20 minutes later, when I got back, I was very disappointed to find a message on my screen saying that youtube has failed to convert the file. Needless to say, I wasn’t going to give up that fast, so I tried re-encoding the file and gave it another shot. Another 20 minutes, and another failure.
After trying again several times, I decided to change the encoding settings, bit-rate and play with the encoding quality presets – but in vain. Either it did not convert, either it ended up with a gray screen instead of the actual video. Finally, I tried to upload short snippets of the video – ranging from 5 seconds to 30 seconds. Funny enough, the shorter snippets were uploaded perfectly – but the full video didn’t.
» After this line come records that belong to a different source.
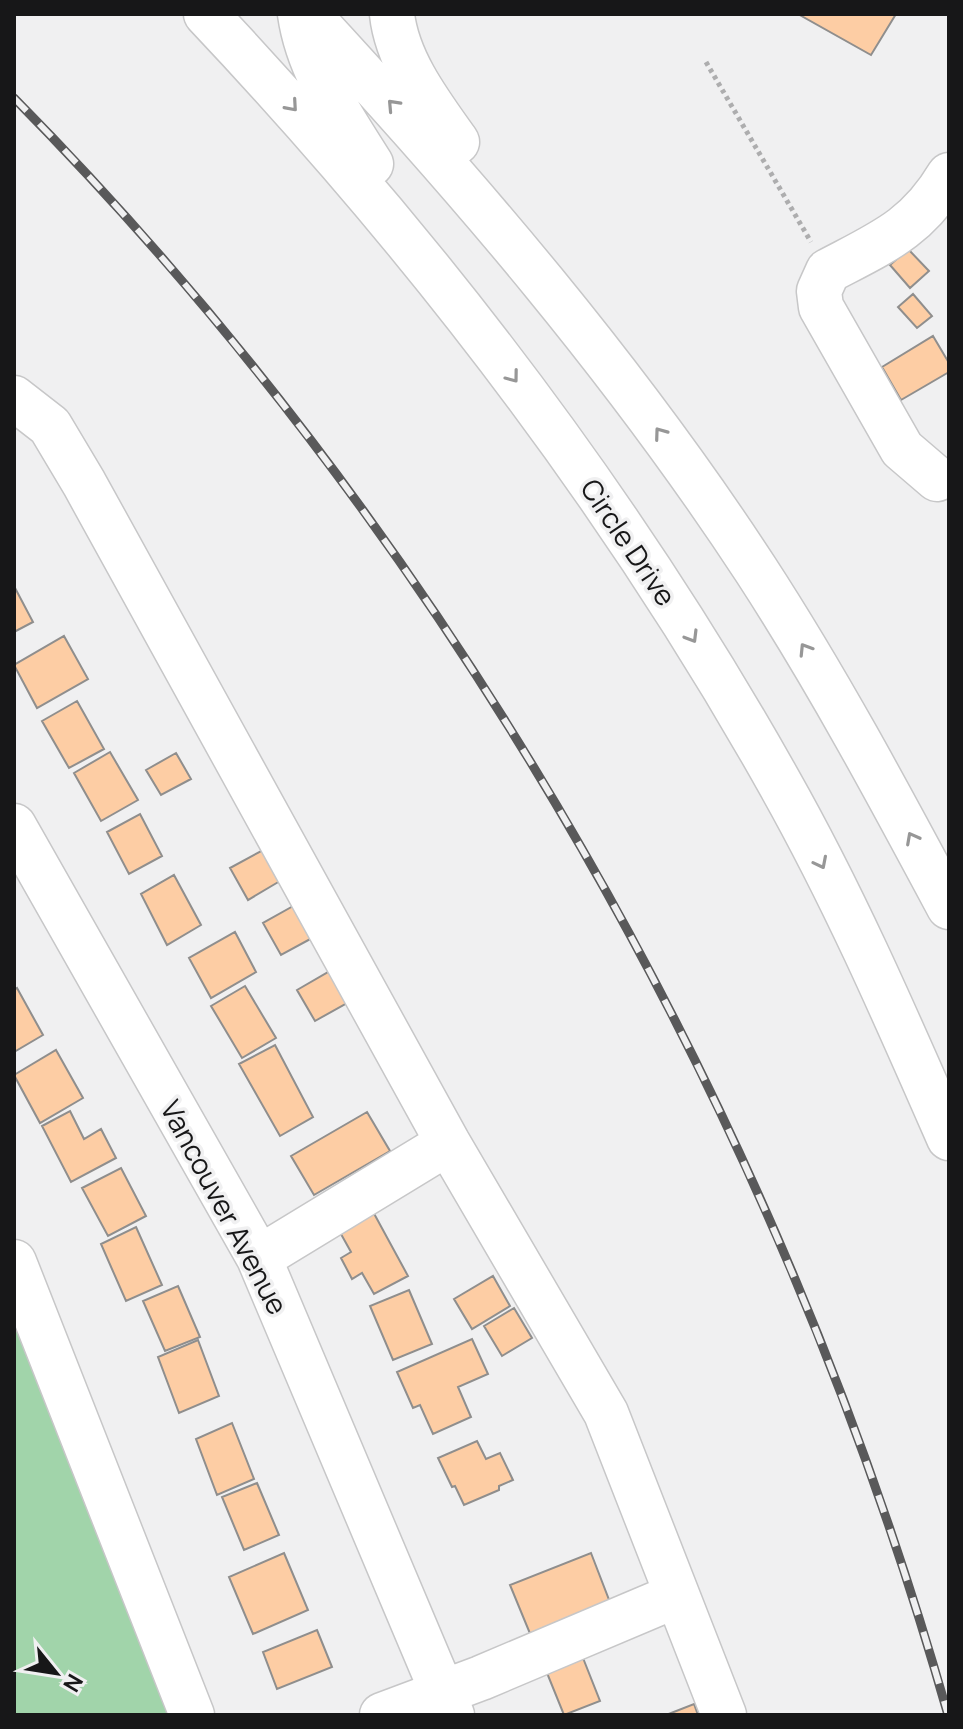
<svg xmlns="http://www.w3.org/2000/svg" width="963" height="1729" viewBox="0 0 963 1729" font-family="Manrope,sans-serif">
  <rect width="100%" height="100%" fill="#f0f0f1"/>
  <!-- green -->
  <path fill="#a1d4aa" d="M14,1285L185,1715H14Z"/>
  <!-- building -->
  <path fill="#fdcda4" stroke="#8f8e8d" stroke-width="2" d="M798,14H896L871,55Z
    M908,249L929,271L910,288L890,265Z
    M913,294L932,316L917,328L898,307Z
    M933,336L949,363V372L901,400L882,367Z
    M14,586L33,622L14,632Z
    M64,636L88,679L37,708L14,665Z
    M77,701L104,749L69,768L42,721Z
    M110,752L138,800L101,821L74,773Z
    M176,753L191,779L161,795L146,770Z
    M140,814L162,856L129,874L107,832Z
    M263,850L280,881L248,900L230,868Z
    M174,875L201,925L167,945L141,894Z
    M295,905L314,937L281,955L263,923Z
    M235,932L256,972L211,998L189,958Z
    M330,971L347,1003L315,1021L297,990Z
    M245,986L276,1038L242,1058L211,1006Z
    M17,988L43,1035L14,1052V990Z
    M275,1045L313,1117L280,1136L239,1064Z
    M56,1050L83,1098L40,1123L14,1075Z
    M70,1111L84,1139L101,1129L116,1158L71,1182L42,1126Z
    M367,1112L390,1151L314,1195L291,1156Z
    M121,1168L146,1216L108,1236L82,1188Z
    M371,1208L408,1276L374,1294L362,1273L352,1279L341,1258L351,1252L337,1227Z
    M136,1227L162,1285L126,1301L101,1244Z
    M493,1276L510,1306L472,1329L454,1299Z
    M178,1286L200,1337L165,1351L143,1301Z
    M409,1290L432,1344L393,1360L370,1306Z
    M514,1308L532,1338L502,1356L484,1326Z
    M472,1339L488,1374L458,1387L471,1417L433,1434L420,1405L413,1408L397,1372Z
    M198,1340L219,1396L179,1413L158,1357Z
    M232,1423L254,1479L217,1495L196,1439Z
    M477,1441L486,1459L500,1453L513,1480L499,1486V1490L464,1505L455,1486L452,1487L438,1458Z
    M257,1483L279,1535L244,1550L222,1497Z
    M284,1553L308,1610L253,1634L229,1577Z
    M591,1553L611,1605L531,1636L510,1585Z
    M317,1630L332,1667L277,1689L263,1652Z
    M583,1658L600,1701L564,1715L547,1673Z
    M694,1704L698,1715H666Z"/>
  <g fill="none" stroke-linecap="round" stroke-linejoin="round">
    <!-- minor casing -->
    <g stroke="#c7c7c8" stroke-width="47">
      <path id="minor" d="M14,398L50,426L84,483L448,1143L606,1413L724,1715
        M937,479L902,449L821,307L819,291L828,271C881,243 917,229 949,175
        M14,826L259,1258L452,1715
        M259,1258L448,1143
        M14,1262L192,1715
        M382,1715L481,1678L675,1596"/>
    </g>
    <!-- highway casing -->
    <g stroke="#c7c7c8" stroke-width="47">
      <path id="highway" d="M206,14C426,247 622,502 779,782C844,897 896,1017 949,1138
        M300,14C308,70 341,116 371,164
        M308,14C470,189 626,371 756,570C827,679 888,793 949,907
        M392,14C397,61 430,104 457,142"/>
    </g>
    <!-- path -->
    <path stroke="#adadae" stroke-width="5" stroke-dasharray="4 4" stroke-linecap="butt" d="M706,62L811,242"/>
    <!-- minor -->
    <use href="#minor" stroke="#fff" stroke-width="44"/>
    <!-- highway -->
    <use href="#highway" stroke="#fff" stroke-width="44"/>
    <!-- rail casing -->
    <g stroke="#59595a" stroke-width="9">
      <path id="rail" d="M14,98C453,543 777,1114 948,1715"/>
    </g>
    <!-- rail -->
    <use href="#rail" stroke="#f0f0f1" stroke-width="6" stroke-dasharray="18" stroke-linecap="butt"/>
  </g>
  <!-- one-way arrows -->
  <defs><path id="oneway-chevron" d="M-2-3.5L2.5 0L-2 3.5" fill="none" stroke-width="1.6" stroke-linecap="round" stroke-linejoin="round" transform="scale(2)"/></defs>
  <g stroke="#979797">
    <use href="#oneway-chevron" transform="translate(393 105) rotate(-133)"/>
    <use href="#oneway-chevron" transform="translate(292 106) rotate(49)"/>
    <use href="#oneway-chevron" transform="translate(513 377) rotate(53)"/>
    <use href="#oneway-chevron" transform="translate(660 433) rotate(-126)"/>
    <use href="#oneway-chevron" transform="translate(692 637) rotate(59)"/>
    <use href="#oneway-chevron" transform="translate(805 649) rotate(-122)"/>
    <use href="#oneway-chevron" transform="translate(912 838) rotate(-118)"/>
    <use href="#oneway-chevron" transform="translate(821 863) rotate(63)"/>
  </g>
  <g text-anchor="middle" dominant-baseline="central" stroke-width="7" stroke-linejoin="round" paint-order="stroke">
    <!-- street labels -->
    <g font-size="28" fill="#171718" stroke="#f0f0f1">
      <text transform="translate(629 542) rotate(56)">Circle Drive</text>
      <text transform="translate(225 1207) rotate(62)">Vancouver Avenue</text>
    </g>
  </g>
  <!-- border -->
  <rect width="963" height="1729" fill="none" stroke="#171718" stroke-width="32"/>
  <!-- north arrow -->
  <g transform="translate(56 1673) rotate(120)" stroke="#f0f0f1" stroke-width="6" paint-order="stroke">
  <path d="M0-6L14 30L0 20L-14 30Z" fill="#171718"/>
  <text y="-12" font-size="22" font-weight="bold" text-anchor="middle" fill="#171718">N</text>
  </g>
</svg>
Finally, after more than 20 unsuccessful uploads, google has found me the solution – it seems like youtube support for the video encoder I was using, x264, was incomplete. Some of the videos encoded using x264 will be perfectly converted for youtube, while other won’t. I couldn’t put my finger on the reasoning behind which videos will convert, but I did learn that I need to stay away from this encoder.
Equipped with this information, I went to google to look for an alternative solution – and found the new open-source WebM video format, developed and sponsored by google. I had a feeling that this was going to work: since youtube is actually google, they are most likely to support a video format they sponser. And so it did – After encoding the video in the WebM format youtube has successfully digested it and now it’s waiting for you to watch and enjoy:
http://www.youtube.com/watch?v=U0oC8h_1ehQ
Tags: encoding problems, ffmpeg, salsa music, timing videos, video, WebM, x264, youtube
You should use QuickTime to encode the video into YouTube format (I’ve never had any problems). Also, Adobe Media Encoder or VLC is great for this purpose as well.